What you will do >>
Work through the entries below and show every line in which "avoid" is found.

═════ The data ═════

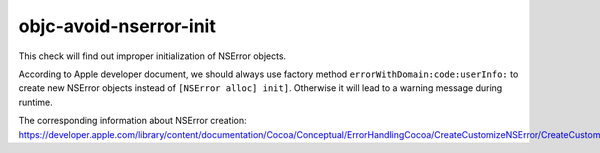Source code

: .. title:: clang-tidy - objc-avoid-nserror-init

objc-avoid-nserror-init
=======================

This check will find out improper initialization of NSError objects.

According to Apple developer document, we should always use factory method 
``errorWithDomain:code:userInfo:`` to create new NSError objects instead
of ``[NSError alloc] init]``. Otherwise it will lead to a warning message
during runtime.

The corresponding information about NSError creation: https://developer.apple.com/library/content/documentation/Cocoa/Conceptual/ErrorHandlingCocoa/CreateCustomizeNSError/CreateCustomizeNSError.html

═════
═════ The data ═════

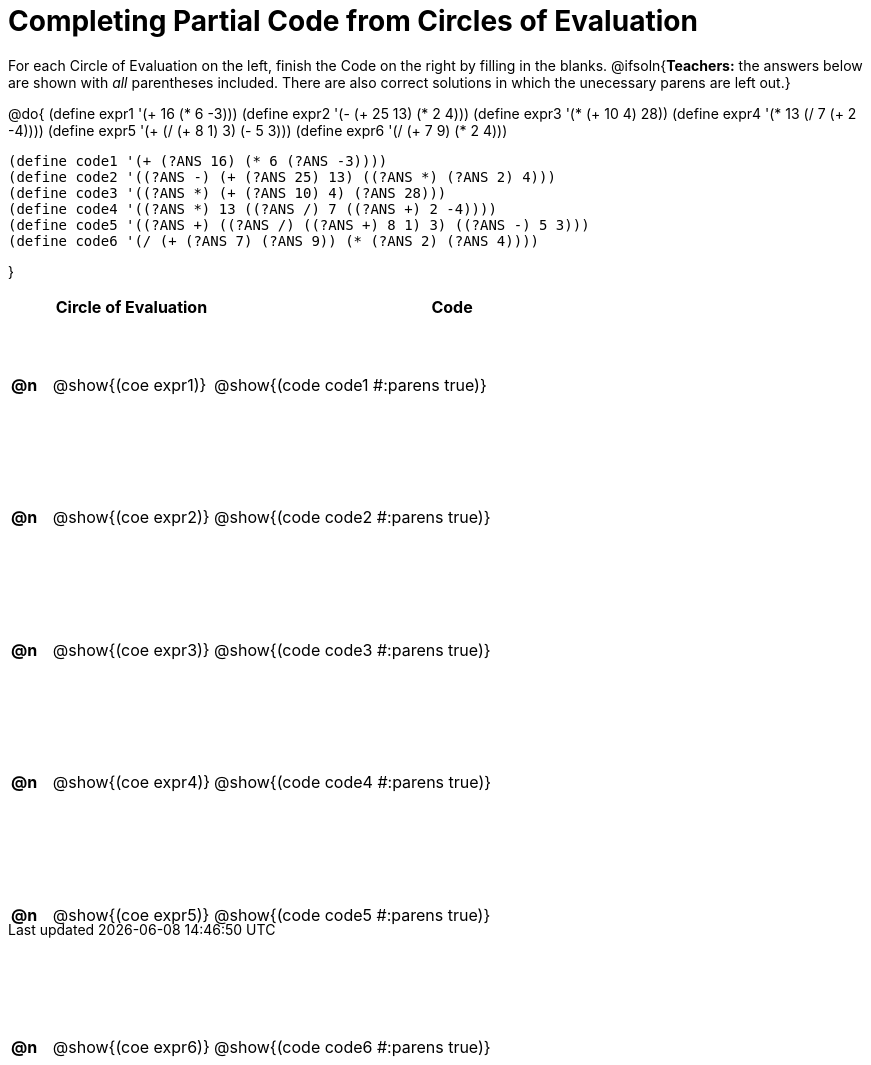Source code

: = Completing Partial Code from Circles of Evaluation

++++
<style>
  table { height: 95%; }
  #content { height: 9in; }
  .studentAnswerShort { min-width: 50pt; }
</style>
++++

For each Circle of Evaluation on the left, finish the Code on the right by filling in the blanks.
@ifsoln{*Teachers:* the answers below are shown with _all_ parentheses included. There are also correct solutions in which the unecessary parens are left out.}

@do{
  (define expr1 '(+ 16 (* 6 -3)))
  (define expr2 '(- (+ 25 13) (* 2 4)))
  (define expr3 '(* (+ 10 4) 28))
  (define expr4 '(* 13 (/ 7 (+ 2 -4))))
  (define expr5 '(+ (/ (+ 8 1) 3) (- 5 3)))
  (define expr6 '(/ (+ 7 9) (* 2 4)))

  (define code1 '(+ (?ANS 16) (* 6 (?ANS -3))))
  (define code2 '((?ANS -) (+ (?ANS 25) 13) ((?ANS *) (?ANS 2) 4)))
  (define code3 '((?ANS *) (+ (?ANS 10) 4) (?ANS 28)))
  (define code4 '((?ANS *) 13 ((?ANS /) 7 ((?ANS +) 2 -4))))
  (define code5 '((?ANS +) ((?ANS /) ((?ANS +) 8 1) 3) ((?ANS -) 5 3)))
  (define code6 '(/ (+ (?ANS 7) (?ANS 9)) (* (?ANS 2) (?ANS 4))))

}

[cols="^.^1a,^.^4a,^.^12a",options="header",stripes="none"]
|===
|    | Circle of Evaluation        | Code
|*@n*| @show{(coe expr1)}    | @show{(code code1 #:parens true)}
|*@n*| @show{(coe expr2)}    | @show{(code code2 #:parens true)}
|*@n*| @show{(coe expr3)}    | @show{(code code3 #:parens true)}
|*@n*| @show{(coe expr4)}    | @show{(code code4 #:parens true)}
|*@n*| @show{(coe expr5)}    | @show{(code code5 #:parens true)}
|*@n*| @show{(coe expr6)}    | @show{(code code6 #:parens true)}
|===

═════

Finished task >>
: .. title:: clang-tidy - objc-avoid-nserror-init
objc-avoid-nserror-init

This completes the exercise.